Note each line in the data holding the string "const" and report it.

Data section: Begin

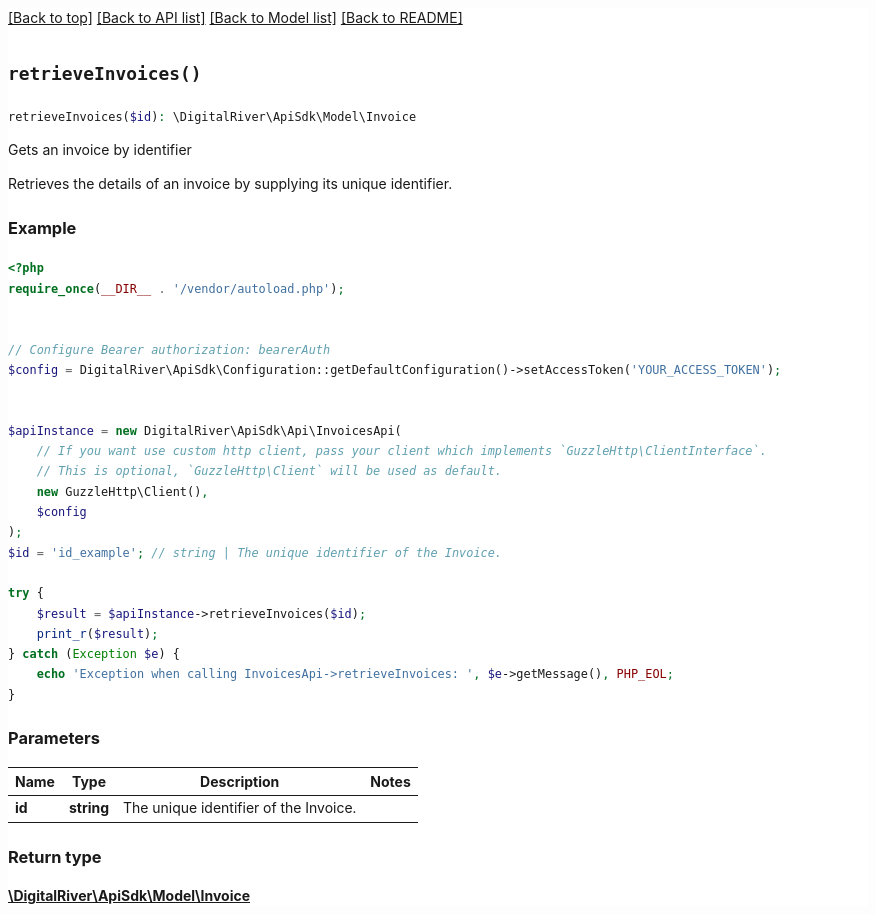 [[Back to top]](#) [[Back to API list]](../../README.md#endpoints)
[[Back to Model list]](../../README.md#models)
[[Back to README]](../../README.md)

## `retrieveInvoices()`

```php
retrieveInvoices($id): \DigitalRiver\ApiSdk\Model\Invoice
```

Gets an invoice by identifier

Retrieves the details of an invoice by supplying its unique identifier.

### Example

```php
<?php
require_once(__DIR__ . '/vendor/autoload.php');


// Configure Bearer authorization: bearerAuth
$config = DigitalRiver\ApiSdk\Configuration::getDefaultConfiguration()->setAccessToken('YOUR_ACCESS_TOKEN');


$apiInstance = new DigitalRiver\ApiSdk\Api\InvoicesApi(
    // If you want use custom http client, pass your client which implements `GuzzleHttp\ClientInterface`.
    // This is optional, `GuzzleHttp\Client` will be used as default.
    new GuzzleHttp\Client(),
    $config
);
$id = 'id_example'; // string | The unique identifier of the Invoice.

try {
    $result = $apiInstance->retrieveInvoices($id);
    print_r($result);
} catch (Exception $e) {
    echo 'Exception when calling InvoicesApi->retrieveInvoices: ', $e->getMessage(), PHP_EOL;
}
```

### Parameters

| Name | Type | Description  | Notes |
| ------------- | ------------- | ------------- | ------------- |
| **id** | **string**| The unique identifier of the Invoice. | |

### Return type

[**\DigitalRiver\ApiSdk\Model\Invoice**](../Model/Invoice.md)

Data section: End
Data section: Begin

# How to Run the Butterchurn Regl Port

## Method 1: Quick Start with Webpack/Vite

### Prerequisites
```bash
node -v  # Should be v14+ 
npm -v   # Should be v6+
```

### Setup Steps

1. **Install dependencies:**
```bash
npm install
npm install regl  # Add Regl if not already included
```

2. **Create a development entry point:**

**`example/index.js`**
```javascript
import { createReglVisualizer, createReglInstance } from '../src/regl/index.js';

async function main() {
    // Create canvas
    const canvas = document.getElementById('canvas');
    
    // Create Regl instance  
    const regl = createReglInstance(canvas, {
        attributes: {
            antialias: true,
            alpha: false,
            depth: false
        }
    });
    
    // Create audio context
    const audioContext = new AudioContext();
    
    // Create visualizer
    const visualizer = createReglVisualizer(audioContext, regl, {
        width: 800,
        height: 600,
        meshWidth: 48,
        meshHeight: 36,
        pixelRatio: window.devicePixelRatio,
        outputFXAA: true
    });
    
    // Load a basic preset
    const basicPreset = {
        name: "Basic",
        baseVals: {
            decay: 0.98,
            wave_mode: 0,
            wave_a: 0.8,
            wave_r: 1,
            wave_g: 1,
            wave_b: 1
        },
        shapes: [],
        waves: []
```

Data section: End

> Solution for this task:
    const canvas = document.getElementById('canvas');
    const regl = createReglInstance(canvas, {
    const audioContext = new AudioContext();
    const visualizer = createReglVisualizer(audioContext, regl, {
    const basicPreset = {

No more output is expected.